Lo primero que tiene que entender es; que Dios respalda al que llama (2 Corintios 1:21-22) .

Si Dios te has llamado, ten por seguro que él te va a respaldar. Dios tiene un compromiso fiel, con aquellos a quien él ha llamado.

Muchas personas están comenzando ministerios. Pero cuando alguien va a comenzar un ministerio, debe tener primeramente el llamado de Dios.

¿Qué es el llamado? Es ese sentimiento profundo de amor y celo santo por su obra, que Dios pone en el corazón, de aquellos que desean servir en el ministerio. Y Dios nos llama de diversas maneras: él puede llamarnos a través de Las Escrituras. O también Dios puede hablarte, a través de tu propia experiencia de fe o de vida.

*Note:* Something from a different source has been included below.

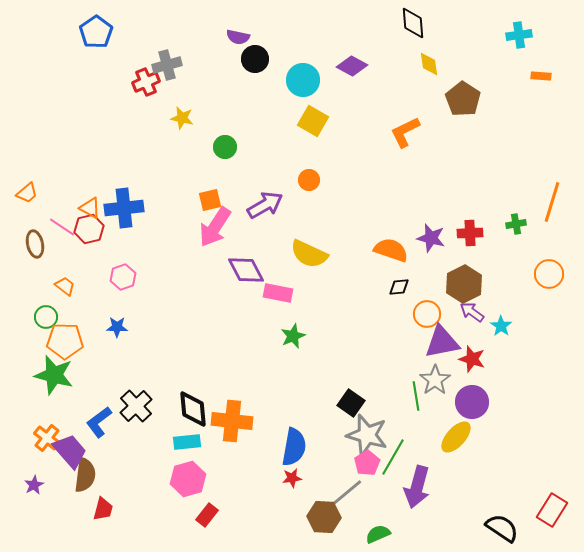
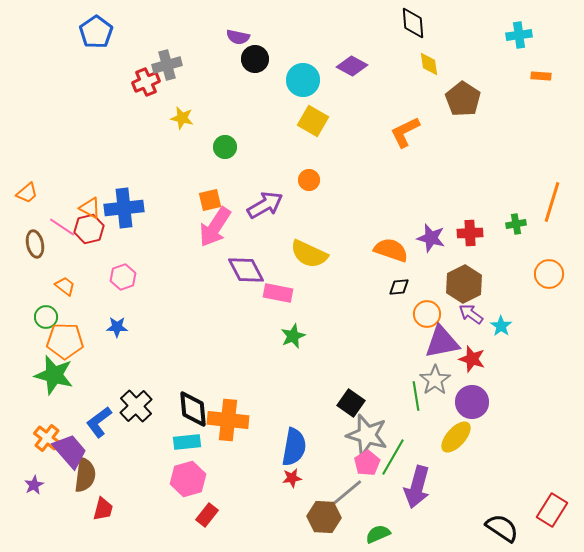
purple arrow at (472, 312): moved 1 px left, 2 px down
orange cross at (232, 421): moved 4 px left, 1 px up
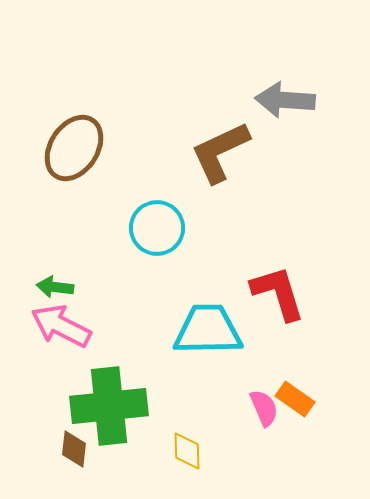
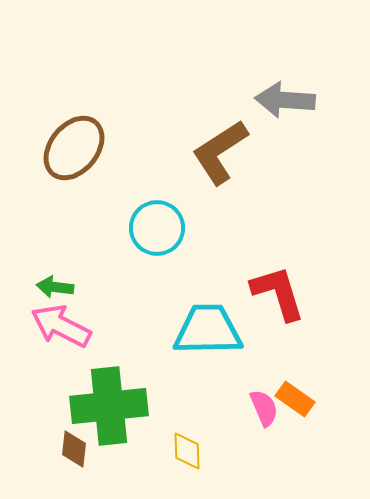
brown ellipse: rotated 6 degrees clockwise
brown L-shape: rotated 8 degrees counterclockwise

Otros han tenido llamados más sorprendentes, como los llamados que encontramos en la Biblia. Como no, Dios no ha cambiado. Dios aún puede llamar a alguien a través de un sueño, o de una visión.

Pero mi punto para ti es, que a quien Dios llama, Dios lo respalda. Y este respaldo de Dios, debe estar acompañado de una iglesia que cree en tu llamado. Es Dios el que llama, pero es la Iglesia la que envía.

Si tú tienes llamado, entonces Debes tener una iglesia local que te envíes, que ore por ti.

Ahora bien, ¿cómo invocarán a aquel en quien no han creído? ¿Y cómo creerán en aquel de quien no han oído? ¿Y cómo oirán si no hay quien les predique? ¿Y quién predicará sin ser enviado? Así está escrito: «¡Qué hermoso es recibir al mensajero que trae buenas nuevas!» (Romanos 10:14-15, NBD).

Y tener un pastor que te supervises. O un mentor a quien tú puedas expresarle tus circunstancias, y en quien puedas buscar consejos.

Muchas personas están comenzando ministerios independientes. Pero este no es el orden bíblico.

Cuando alguien va comenzar un ministerio, no puede olvidar que Primero debe tener el respaldo de Dios.  Y segundo, el respaldo de su iglesia.

El tercer factor en el llamado, tiene que ver con el respaldo de la gente.

Por ejemplo: Suponemos a un pastor, que ha comenzado una obra misionera, pero no ve resultados algunos. La gente no se está convirtiendo, ni se está bautizando. Ni vienen a sus reuniones. Esto pudiera ser un claro indicio, de que en verdad este pastor no tiene llamado.

El tercer factor en el llamado, tiene que ver con el respaldo de la gente.

Este pastor puede ser útil a la obra de Dios, dedicándose a cualquiera otra cosa. Porque cuando alguien tiene llamado, tiene que haber conversión, tiene que haber arrepentimiento; tiene que ver un impacto en las personas que le rodean.

Alguien pudiera comenzar una obra misionera, y puede tardar tiempo en que se convierta la primera persona. Pero  a través del tiempo las personas deben comenzar a convertirse, aunque sea lentamente.

Pero si tú crees que tienes el llamado de Dios, entonces felicidades. No te duermas, y empiezas a accionar.

Palabra fiel: Si alguno anhela obispado, buena obra desea (1 Timoteo 3:1 Reina-Valera 1960, RVR 1960).